■ **Consigne**: Dites si le texte sur le Talmud ci-dessous confirme chacune de ces affirmations, par oui ou non, en citant mot pour mot le passage qui tranche : (a) l'édition anglaise parue chez Soncino Press compte cinquante-cinq volumes ; (b) le Hebrew Union College se trouve à New York ; (c) selon la citation, le Talmud existe depuis dix siècles.

■ **Texte source**:
/---
Il existe une seule traduction officielle et annotée du
Talmud accessible en langue vernaculaire: il s'agit de l'édition anglaise parue
en 1935 chez Soncino Press en cinquante cinq gros volumes. Dans l’Histoire du
Talmud, de Michael Rodkinson et du rabbin Isaac M. Wise - dont j'ai cité
l'activisme pro-sioniste dans mon texte sur le Colonel House, (Voir : - Du Système de la Réserve fédérale au camp de concentration de Gaza : Le rôle d'une éminence grise: le Colonel House, 3 février 2010 ) nous avons un exemple de la
manière les co-religionnaires contemporains jugent cette masse d'écrits? On
peut lire en conclusion du premier volume:
"Le Talmud est l’une des merveilles du monde. À travers
les vingt siècles de son existence il a survécu dans son intégralité, et non
seulement ses ennemis n’ont pas réussi à en détruire une seule ligne, mais
encore ils n’ont pas même été capables d’en diminuer le rayonnement à une
époque quelconque. Le Talmud domine toujours les esprits d’un peuple tout
entier, qui vénère son contenu comme vérité divine (...). Des écoles destinées
à l’enseignement du Talmud apparaissent et se multiplient dans presque chaque
ville où Israël est présent, et particulièrement dans ce pays [les Etats-Unis]
où des millions sont collectés pour les caisses de deux universités : le Hebrew
Union College de Cincinnati, et le Séminaire de Théologie Juive d’Amérique de
New York, et dans lesquelles l’objet d’étude principal n’est autre que le
Talmud."
Histoire du Talmud, de Michael Rodkinson et du rabbin Isaac
M. Wise. Cité par Benjamin H. Freedman in Facts are Facts, The Truth about the
Khazars, lettre adressée au Docteur David Goldstein ) (C'est moi qui souligne)
\---
■ **Lignes fournies**:
/---
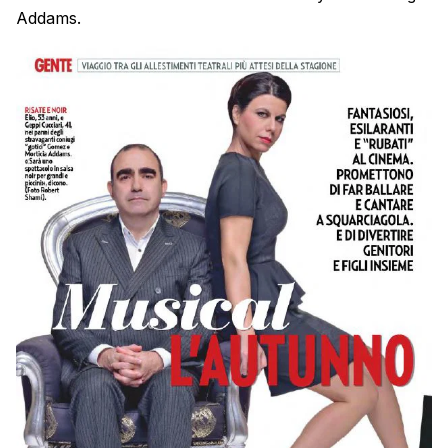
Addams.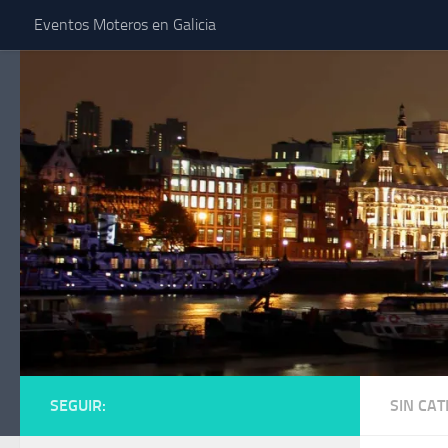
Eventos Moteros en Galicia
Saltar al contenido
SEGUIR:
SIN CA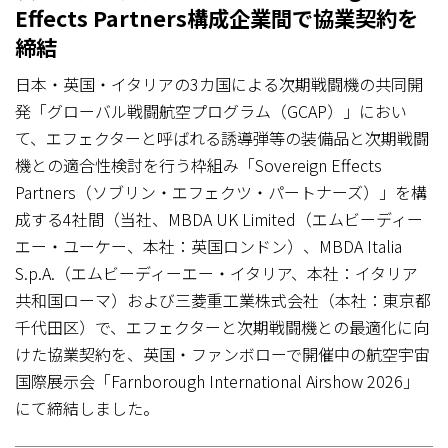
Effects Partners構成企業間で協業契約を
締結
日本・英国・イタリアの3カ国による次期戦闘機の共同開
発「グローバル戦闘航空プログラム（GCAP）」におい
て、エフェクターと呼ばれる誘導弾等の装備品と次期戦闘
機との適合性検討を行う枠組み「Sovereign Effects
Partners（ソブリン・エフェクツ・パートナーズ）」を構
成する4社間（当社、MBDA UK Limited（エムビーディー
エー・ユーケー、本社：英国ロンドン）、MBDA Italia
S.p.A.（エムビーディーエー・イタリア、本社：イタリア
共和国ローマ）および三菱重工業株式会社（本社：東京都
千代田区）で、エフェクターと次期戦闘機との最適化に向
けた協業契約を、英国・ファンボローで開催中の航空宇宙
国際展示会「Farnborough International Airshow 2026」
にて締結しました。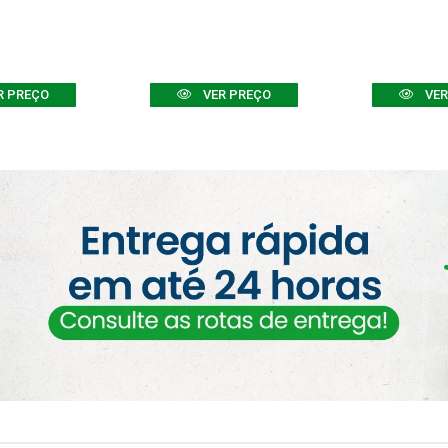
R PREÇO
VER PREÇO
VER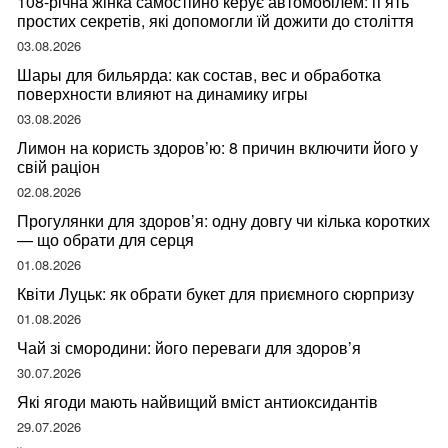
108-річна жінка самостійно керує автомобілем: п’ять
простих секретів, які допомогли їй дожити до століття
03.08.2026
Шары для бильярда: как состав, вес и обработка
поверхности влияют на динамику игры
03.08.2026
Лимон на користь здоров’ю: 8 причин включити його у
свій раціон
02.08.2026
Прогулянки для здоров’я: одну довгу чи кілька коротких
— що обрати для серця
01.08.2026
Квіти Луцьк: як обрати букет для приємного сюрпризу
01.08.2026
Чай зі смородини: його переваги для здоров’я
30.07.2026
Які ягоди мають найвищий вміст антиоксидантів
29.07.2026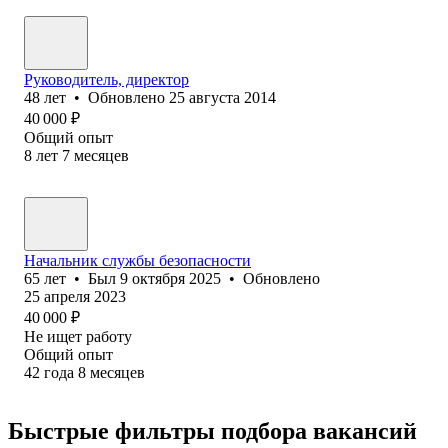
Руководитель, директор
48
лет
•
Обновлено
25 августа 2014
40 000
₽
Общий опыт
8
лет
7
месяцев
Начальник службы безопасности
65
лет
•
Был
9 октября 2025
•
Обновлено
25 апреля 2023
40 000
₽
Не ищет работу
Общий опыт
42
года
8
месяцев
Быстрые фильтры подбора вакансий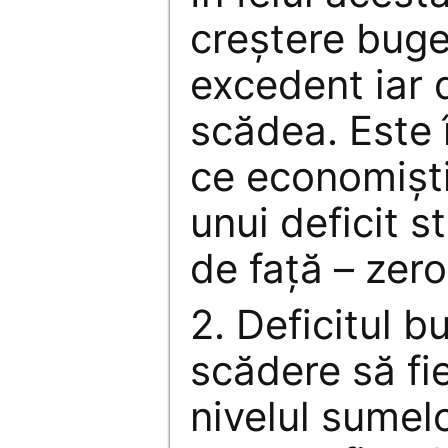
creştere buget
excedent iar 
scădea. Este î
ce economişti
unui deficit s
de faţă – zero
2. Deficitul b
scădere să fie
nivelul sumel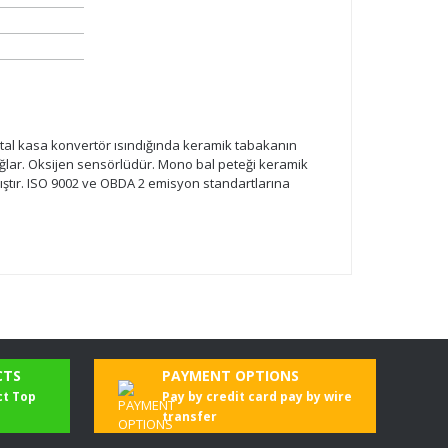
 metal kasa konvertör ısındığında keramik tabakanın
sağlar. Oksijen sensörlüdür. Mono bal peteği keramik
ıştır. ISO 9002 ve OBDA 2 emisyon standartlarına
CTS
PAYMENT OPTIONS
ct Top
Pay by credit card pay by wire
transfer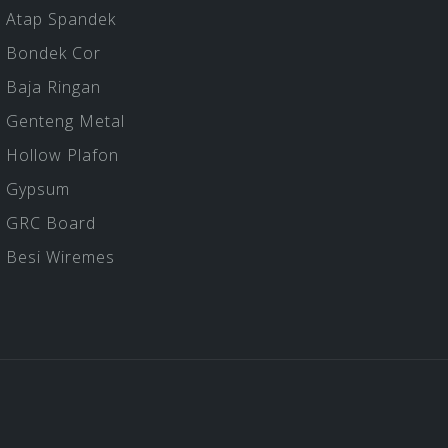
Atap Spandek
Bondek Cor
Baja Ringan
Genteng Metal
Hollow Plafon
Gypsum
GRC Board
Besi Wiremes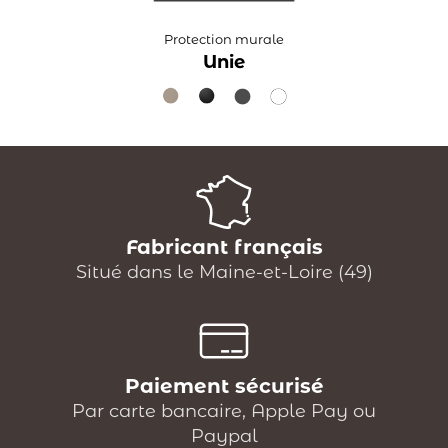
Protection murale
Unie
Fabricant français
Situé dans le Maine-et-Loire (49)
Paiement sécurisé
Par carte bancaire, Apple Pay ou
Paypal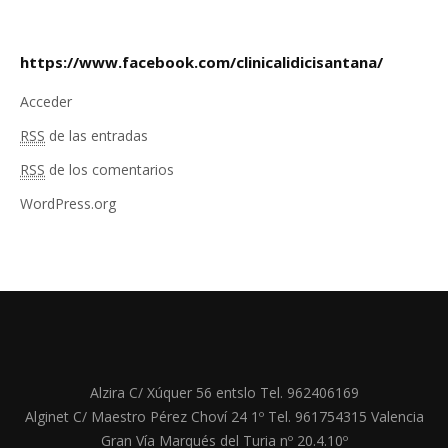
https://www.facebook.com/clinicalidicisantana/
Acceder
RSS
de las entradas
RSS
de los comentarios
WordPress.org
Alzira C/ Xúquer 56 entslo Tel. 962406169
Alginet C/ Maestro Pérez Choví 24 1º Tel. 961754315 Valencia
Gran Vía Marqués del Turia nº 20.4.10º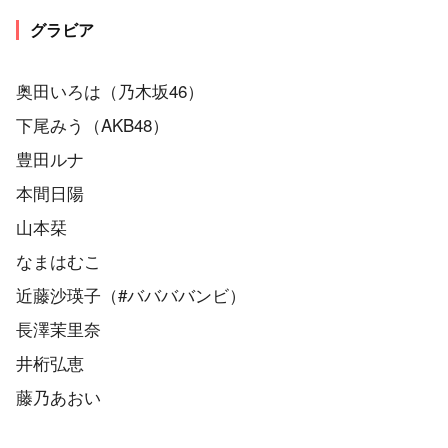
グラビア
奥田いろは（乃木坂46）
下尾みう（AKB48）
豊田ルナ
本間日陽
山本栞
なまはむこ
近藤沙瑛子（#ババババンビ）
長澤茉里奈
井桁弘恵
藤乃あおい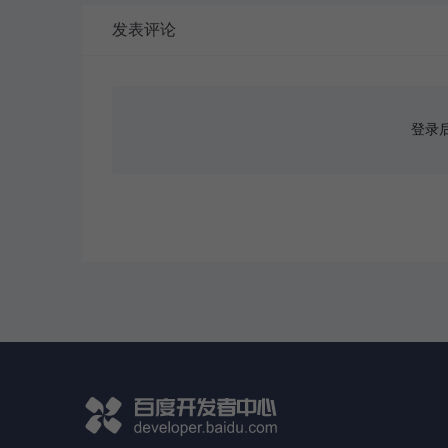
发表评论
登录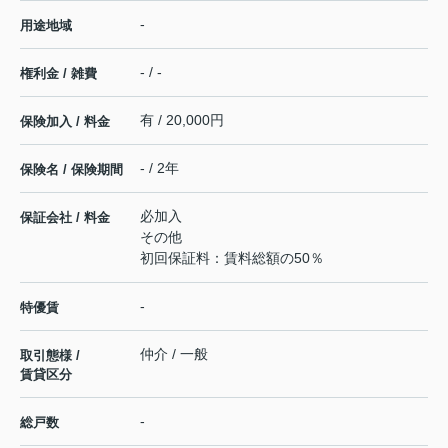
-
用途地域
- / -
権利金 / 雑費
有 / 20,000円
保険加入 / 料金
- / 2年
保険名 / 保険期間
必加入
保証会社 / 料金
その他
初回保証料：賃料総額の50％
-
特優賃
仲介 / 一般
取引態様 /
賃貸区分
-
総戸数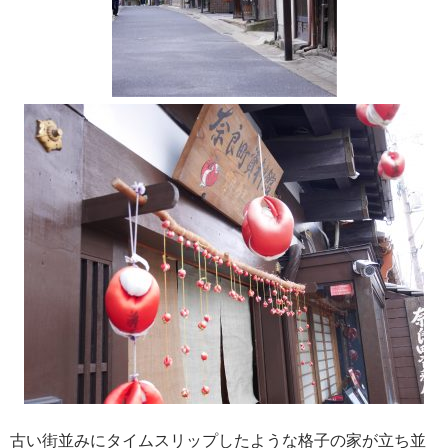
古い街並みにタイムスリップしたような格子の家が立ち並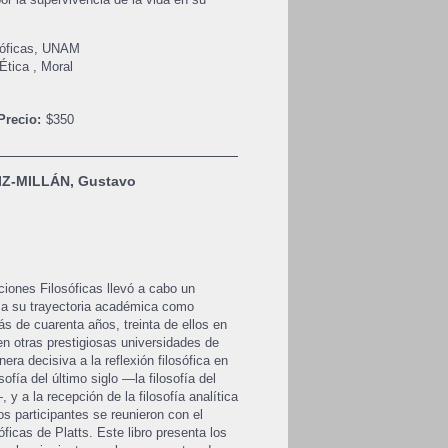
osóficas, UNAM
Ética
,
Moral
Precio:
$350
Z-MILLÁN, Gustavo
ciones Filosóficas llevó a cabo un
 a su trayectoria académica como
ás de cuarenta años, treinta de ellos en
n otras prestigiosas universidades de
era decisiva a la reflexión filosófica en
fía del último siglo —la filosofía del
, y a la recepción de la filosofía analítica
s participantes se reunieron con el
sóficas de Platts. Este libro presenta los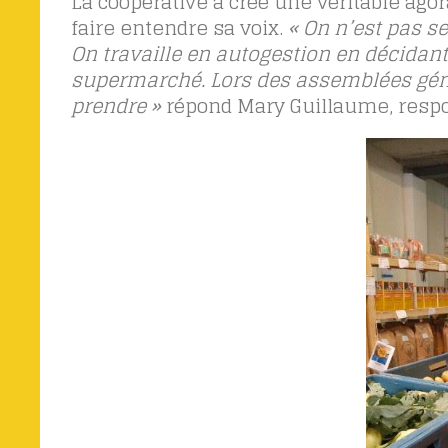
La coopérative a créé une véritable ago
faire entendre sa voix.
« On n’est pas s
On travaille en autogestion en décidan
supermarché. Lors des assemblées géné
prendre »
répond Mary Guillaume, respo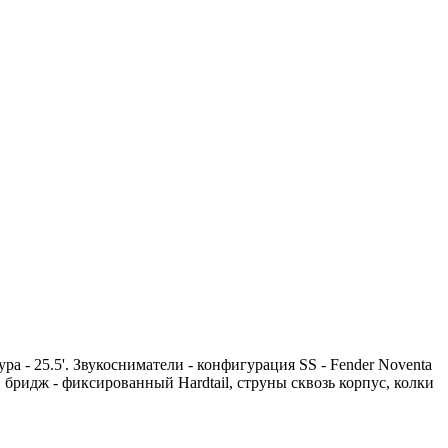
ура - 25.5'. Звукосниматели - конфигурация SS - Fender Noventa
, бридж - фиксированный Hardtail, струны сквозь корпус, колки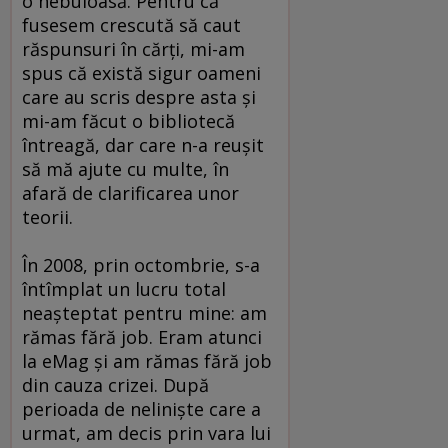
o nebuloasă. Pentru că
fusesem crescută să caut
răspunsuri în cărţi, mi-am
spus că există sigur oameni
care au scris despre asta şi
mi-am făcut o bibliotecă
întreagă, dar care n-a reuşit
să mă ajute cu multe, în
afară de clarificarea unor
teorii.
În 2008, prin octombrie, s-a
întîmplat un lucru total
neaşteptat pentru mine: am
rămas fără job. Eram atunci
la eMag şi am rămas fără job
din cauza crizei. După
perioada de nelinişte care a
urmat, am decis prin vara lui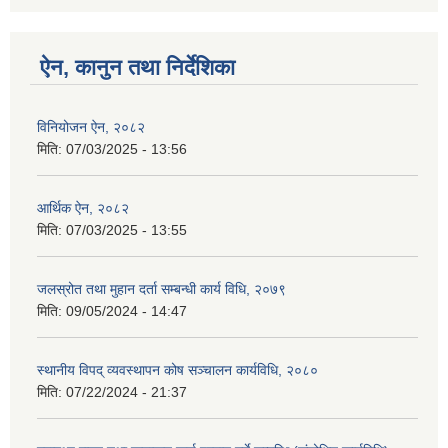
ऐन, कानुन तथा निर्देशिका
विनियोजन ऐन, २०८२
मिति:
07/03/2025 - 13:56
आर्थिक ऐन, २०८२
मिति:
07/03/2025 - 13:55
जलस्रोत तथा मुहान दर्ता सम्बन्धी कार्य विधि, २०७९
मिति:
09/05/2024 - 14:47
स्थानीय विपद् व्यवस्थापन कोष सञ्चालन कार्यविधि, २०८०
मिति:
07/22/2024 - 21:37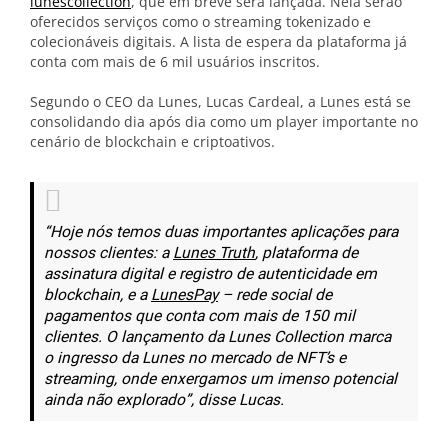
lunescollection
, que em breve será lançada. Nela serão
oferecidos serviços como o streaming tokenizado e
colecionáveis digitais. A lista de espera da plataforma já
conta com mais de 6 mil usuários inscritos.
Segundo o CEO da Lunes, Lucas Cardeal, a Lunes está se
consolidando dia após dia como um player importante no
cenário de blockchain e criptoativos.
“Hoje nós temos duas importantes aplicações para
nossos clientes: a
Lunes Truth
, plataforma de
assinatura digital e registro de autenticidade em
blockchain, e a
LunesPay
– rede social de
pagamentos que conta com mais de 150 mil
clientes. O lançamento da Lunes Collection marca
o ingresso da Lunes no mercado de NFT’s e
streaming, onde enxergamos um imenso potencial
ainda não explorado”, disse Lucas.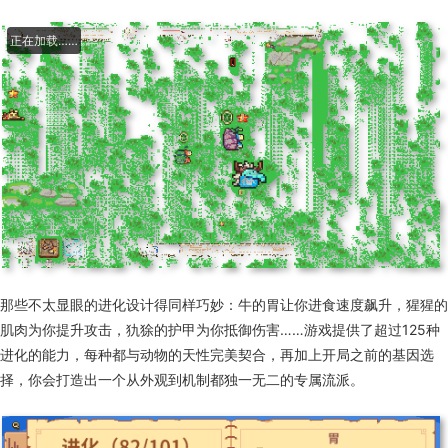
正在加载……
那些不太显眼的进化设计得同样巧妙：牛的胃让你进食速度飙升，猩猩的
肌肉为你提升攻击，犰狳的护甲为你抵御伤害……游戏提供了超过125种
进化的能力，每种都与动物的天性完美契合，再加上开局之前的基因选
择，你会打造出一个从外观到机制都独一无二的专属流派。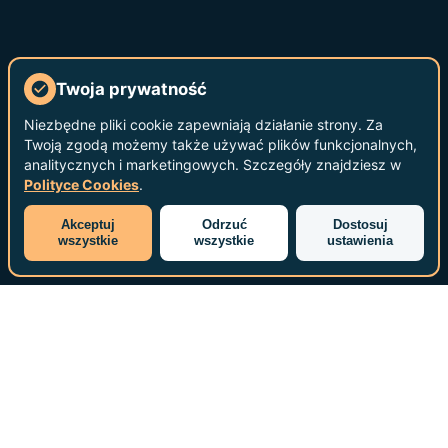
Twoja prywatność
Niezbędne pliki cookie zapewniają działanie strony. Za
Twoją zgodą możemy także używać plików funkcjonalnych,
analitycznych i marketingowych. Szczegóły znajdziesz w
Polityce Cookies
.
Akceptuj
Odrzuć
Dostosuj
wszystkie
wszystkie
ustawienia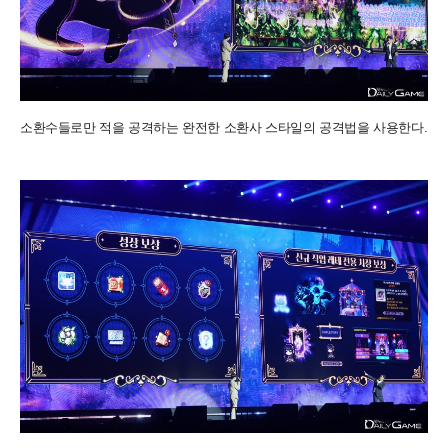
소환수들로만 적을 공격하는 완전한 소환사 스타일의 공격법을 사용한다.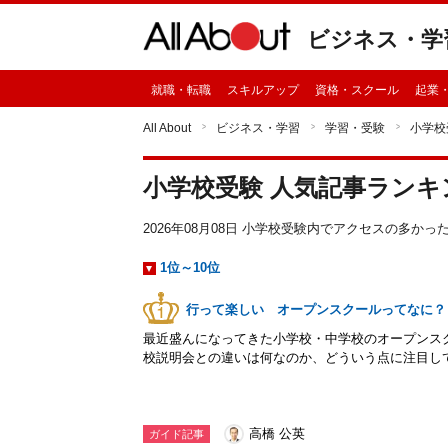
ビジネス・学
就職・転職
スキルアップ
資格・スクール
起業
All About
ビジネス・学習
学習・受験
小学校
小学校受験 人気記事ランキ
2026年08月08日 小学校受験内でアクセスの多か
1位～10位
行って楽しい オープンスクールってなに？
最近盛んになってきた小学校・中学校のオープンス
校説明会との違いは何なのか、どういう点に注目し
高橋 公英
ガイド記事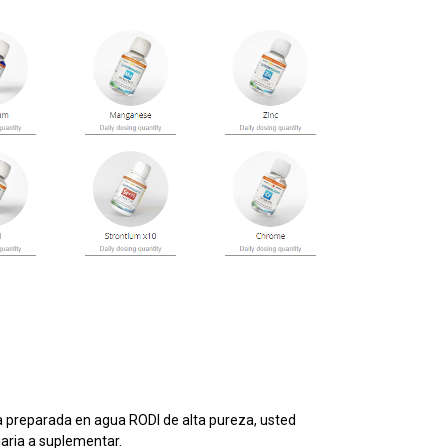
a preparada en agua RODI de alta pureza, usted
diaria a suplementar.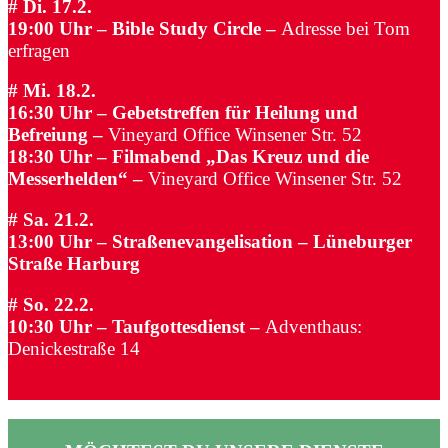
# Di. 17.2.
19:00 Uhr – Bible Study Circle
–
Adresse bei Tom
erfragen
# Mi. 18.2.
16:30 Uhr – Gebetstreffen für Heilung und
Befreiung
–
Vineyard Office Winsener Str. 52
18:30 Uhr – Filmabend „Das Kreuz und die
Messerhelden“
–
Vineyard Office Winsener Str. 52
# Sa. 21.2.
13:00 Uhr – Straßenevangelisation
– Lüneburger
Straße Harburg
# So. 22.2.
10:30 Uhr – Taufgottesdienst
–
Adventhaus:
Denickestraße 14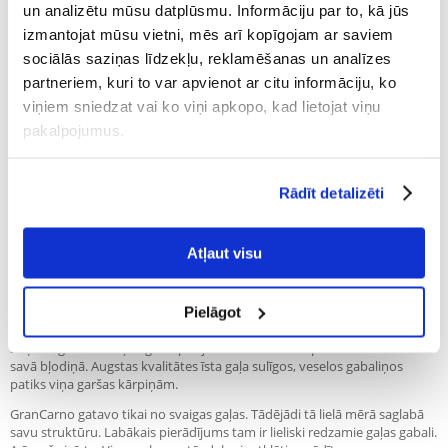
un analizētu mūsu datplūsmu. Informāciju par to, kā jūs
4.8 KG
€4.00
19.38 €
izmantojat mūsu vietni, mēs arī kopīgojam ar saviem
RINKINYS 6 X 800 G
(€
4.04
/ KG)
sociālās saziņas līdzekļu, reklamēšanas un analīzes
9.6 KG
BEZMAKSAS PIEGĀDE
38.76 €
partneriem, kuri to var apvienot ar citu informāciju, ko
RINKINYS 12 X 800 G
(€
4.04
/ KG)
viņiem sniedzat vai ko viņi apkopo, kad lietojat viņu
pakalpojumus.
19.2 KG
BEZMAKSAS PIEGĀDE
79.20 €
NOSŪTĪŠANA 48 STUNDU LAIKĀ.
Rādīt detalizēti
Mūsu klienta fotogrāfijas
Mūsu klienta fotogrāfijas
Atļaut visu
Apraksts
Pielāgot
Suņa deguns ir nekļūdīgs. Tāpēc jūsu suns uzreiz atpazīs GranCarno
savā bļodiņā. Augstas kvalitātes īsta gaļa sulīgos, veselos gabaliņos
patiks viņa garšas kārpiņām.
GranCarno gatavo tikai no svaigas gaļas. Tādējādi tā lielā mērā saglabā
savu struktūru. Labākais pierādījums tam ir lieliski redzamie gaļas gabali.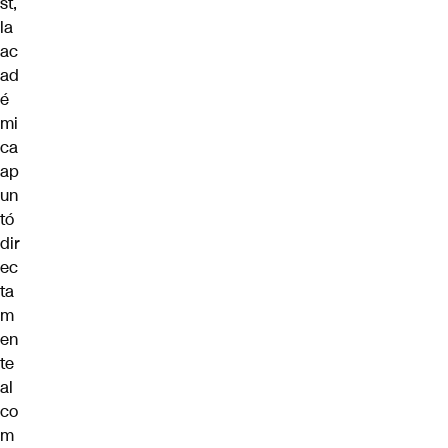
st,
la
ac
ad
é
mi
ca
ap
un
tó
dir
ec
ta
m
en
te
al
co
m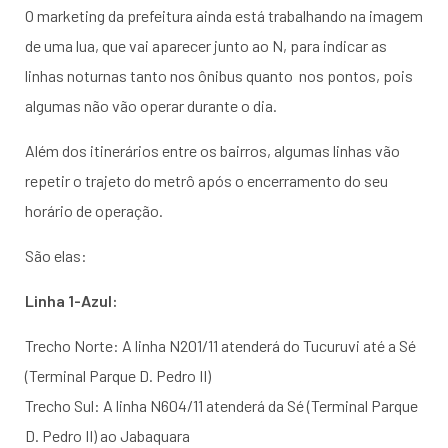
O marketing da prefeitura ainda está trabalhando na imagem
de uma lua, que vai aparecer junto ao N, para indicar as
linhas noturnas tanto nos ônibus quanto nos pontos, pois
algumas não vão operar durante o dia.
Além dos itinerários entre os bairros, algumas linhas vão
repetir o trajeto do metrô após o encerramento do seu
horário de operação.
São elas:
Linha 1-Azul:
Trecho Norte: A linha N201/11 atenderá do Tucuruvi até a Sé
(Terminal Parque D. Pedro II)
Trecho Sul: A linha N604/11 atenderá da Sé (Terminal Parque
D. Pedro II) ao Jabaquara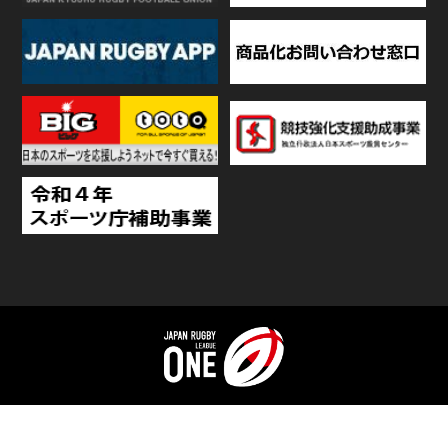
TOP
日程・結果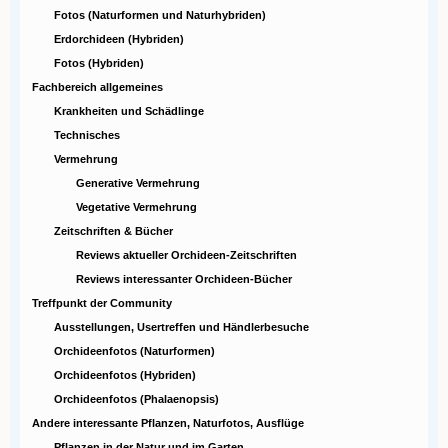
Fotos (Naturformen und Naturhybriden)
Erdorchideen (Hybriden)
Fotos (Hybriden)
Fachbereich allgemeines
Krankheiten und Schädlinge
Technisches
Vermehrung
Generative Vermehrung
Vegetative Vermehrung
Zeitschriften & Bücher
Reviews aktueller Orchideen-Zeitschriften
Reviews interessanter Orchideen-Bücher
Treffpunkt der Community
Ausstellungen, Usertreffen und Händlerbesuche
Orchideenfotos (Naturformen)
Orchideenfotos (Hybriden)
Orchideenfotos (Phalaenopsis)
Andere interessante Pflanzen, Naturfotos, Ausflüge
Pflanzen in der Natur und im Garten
\---
■ **Réponse**:
(a) Oui : « en cinquante cinq gros volumes ».
(b) Non : « le Hebrew Union College de Cincinnati ».
(c) Non : « les vingt siècles de son existence ».